Tuesday, August 23, 2005

being me

I see by the comments that you've all missed me terribly while I was away. Thank you for reminding me why it is that I write: attention.

Last week was vay-cay in the Hamps with my chicklets. The four of us bonded over Sex and the City reruns and masturbation fantasies. The weather outside was perfect, a jewel-blue sky with clouds like swirls of frosting, but inside I was cooking up a gourmet storm. We devoured Manhattan gossip along with our pesto and mascarpone on crostini. I told my stories, earning understanding smiles and a few shed tears. We sipped limoncello martinis on flowered patios and shopped the trendiest boutiques in East Hampton. I bought gold wedge sandals, a Prada handbag, two cocktail dresses, chandelier earrings, a multitude of scarves.

Sunday night, I came home with my suitcase full of silk and my head full of memories. Calvin stirred from sleep and leapt up, oozing fresh slobber and genuine delight. His shiite was all over my new Vogue, but I didn't mind; at least I didn't have to face that lonely ache by myself. I love my dog, but I want a man. Someone to unpack with, to help me sort out my life into drawers and shelves. I crave the order and stability of a relationship. Comfort food for the soul.

I spent all week soaking my brave face in golden sunshine and flirting with college freshmen. I flashed milk-white teeth at every camera. Hundreds of happy, perfectly-edited photos. My deep secret longings - a husband, a permanent Hamptons home, a flatter stomach - are submerged beneath the glossy face, Photoshopped to perfection. On the surface, I'm a free-spirited independent woman with loose curls and looser morals, but I carry these desires like gonorrhea, a permanent itch just below the skin.

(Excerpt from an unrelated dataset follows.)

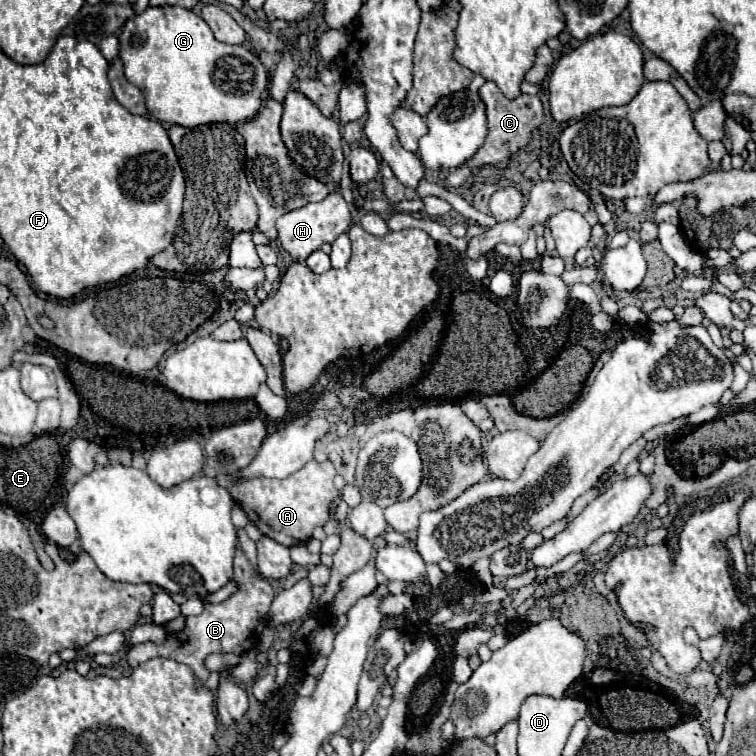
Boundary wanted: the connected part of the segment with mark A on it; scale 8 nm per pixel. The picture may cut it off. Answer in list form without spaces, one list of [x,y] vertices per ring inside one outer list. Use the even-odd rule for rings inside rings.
[[[309,461],[303,469],[295,471],[287,479],[255,479],[231,485],[227,475],[217,475],[219,485],[227,485],[235,501],[241,503],[249,519],[259,527],[259,531],[287,547],[303,543],[311,537],[311,531],[317,525],[325,525],[329,519],[329,503],[337,497],[333,485],[335,467],[331,461]]]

In my bedroom, I logged onto my computer, began reading emails from agents and comments from fans. "Why no new posts?" Because I have a phucking life, darlings. And suddenly everyone's interested in it.

Yet despite all the attention I'm getting, I don't feel like I've changed. Sometimes, when I'm reading yet another email from an adoring reader, I realize that Goldstein has become a label, like Gucci or J.Lo. But underneath all the fabulousness and fame, I'm still the same needy little girl, just longing to be held. Wait, scratch that. I'm still the same needy BIG girl; my inner fattie refuses to shrink.

This is the real Steph Goldstein: a vulnerable woman, with barely visible flaws like my freckles under foundation, struggling to carry my Louis luggage up the stairs to my penthouse, just like everyone else.